* [Problem to work on]: Restate, exactly as written, the entries below from the line that holds "Table 2. Inequality" through the line that holds "Figure 2. Overnight". Pictures are not part of the copy.

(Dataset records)
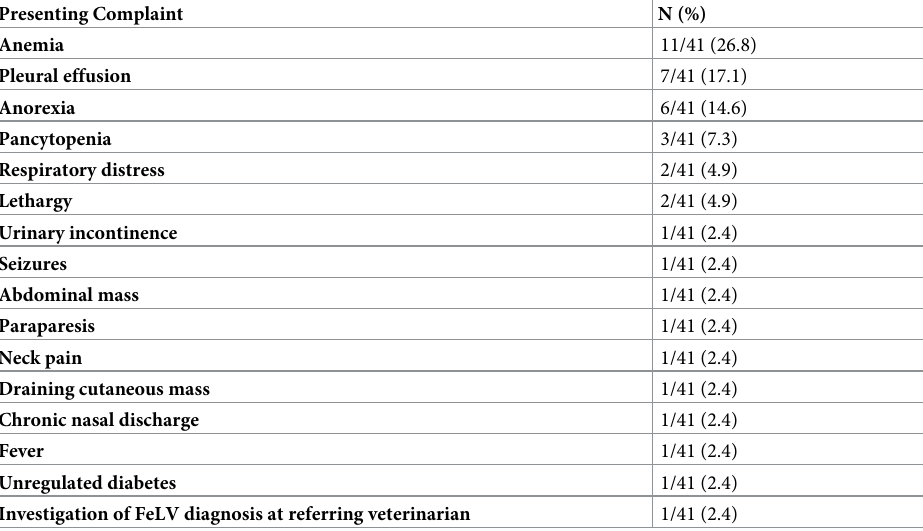
Table 1. Presenting complaints of FeLV-positive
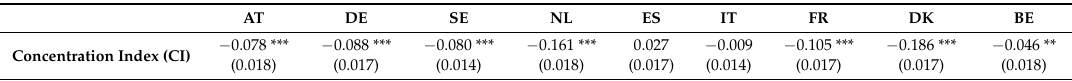
Table 2. Inequality in use of home care services, standard errors in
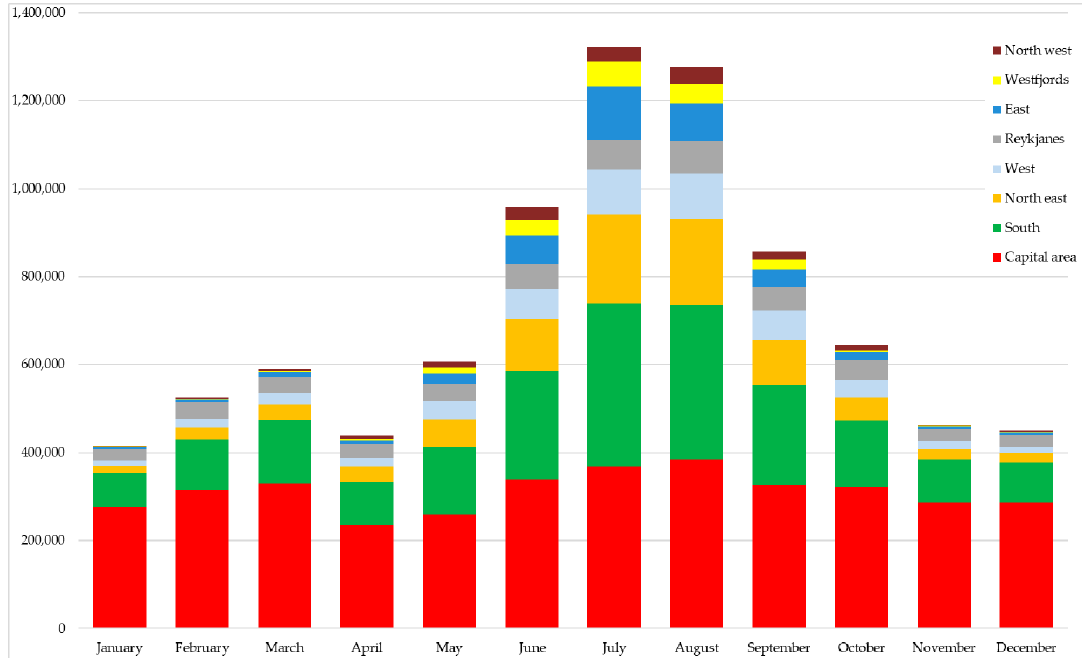
Figure 2. Overnight stays in Iceland 2018. Derived from data in: [58] .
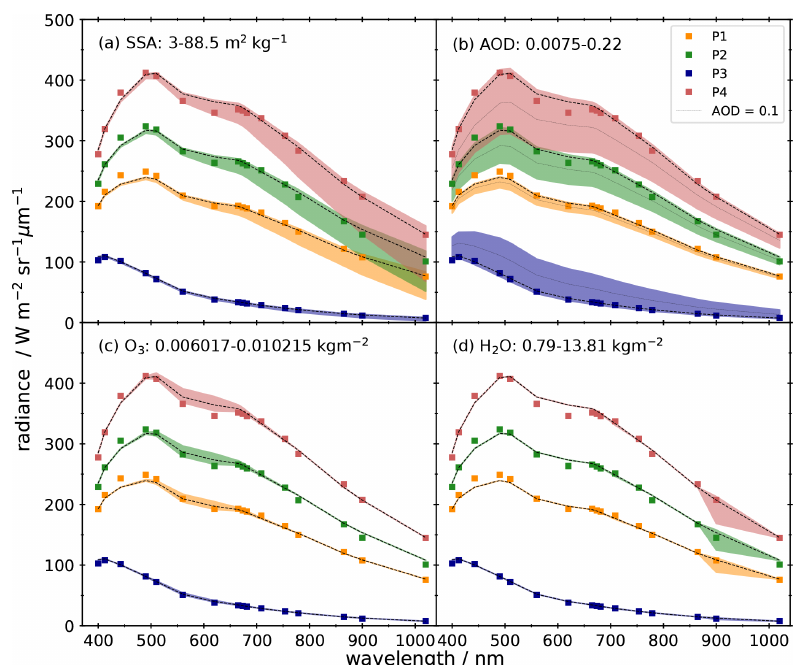
Figure 9. Sensitivity of the rugged-terrain TOA radiance to the model input parameters for 4 pixels on 13 February 2018. Sentinel-3 OLCI L1B observations (coloured squares) are compared to REDRESS simulations using the parameters described in Table 3 (dashed lines) and varying (a) SSA input values, (b) AOD values (for clarity an intermediate value of 0.1 is represented as a dotted black line), (c) atmospheric ozone column values, and (d) atmospheric water vapour values (coloured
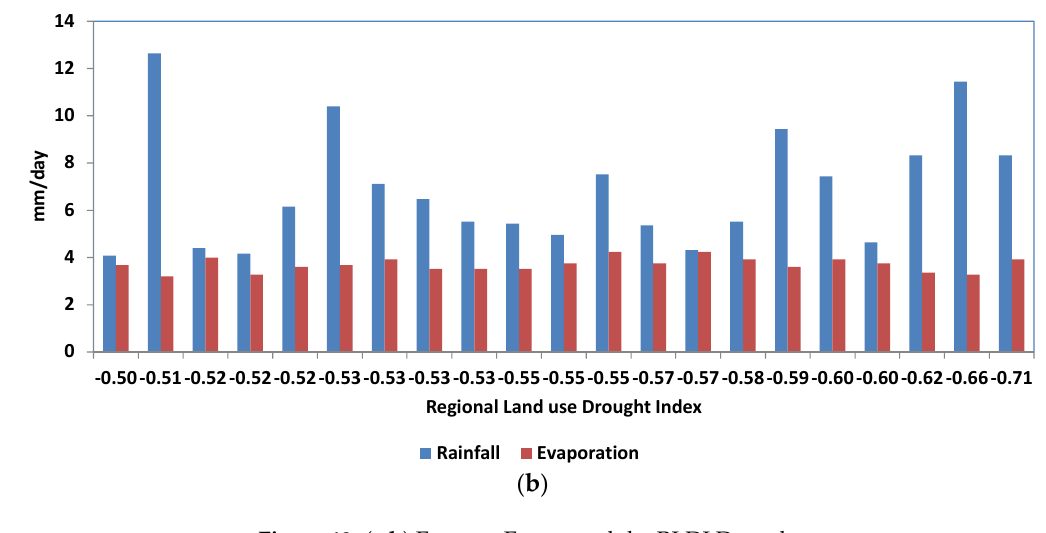
Figure 13. ( a , b ) Extreme Events and the RLDI Drought.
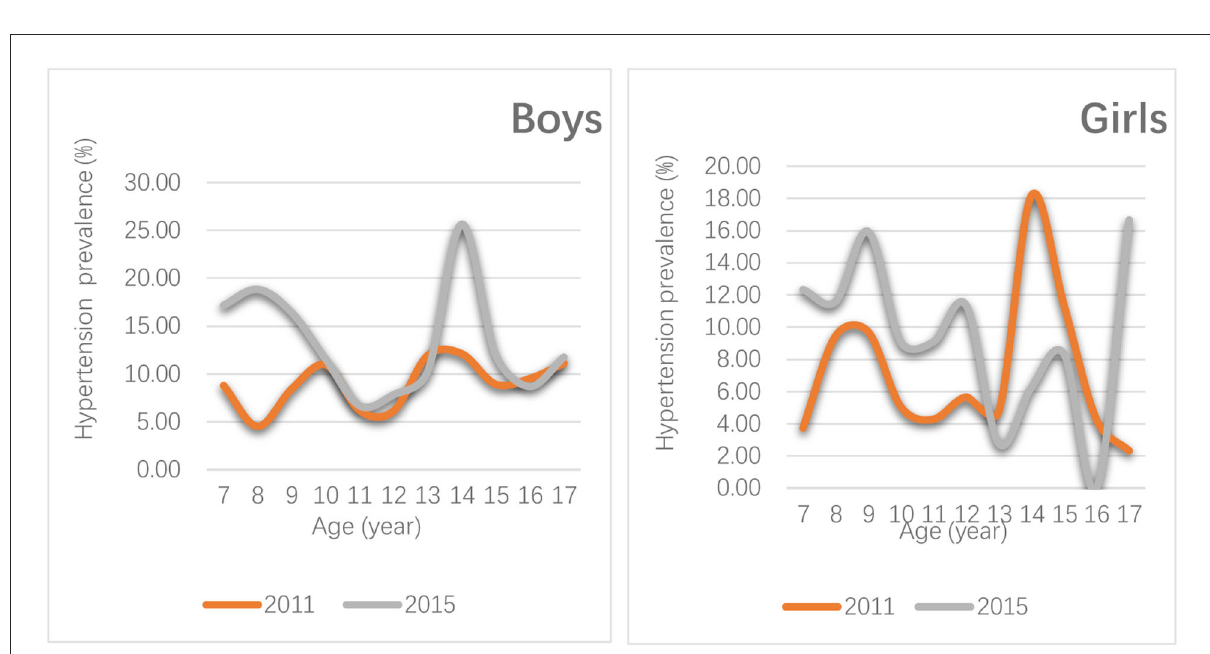
FIGURE3 Distribution change of the prevalence of hypertension in boys and girls aged 7–17 years in China,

* [Task output]:
Table 2. Inequality in use of home care services, standard errors in
Figure 2. Overnight stays in Iceland 2018. Derived from data in: [58] .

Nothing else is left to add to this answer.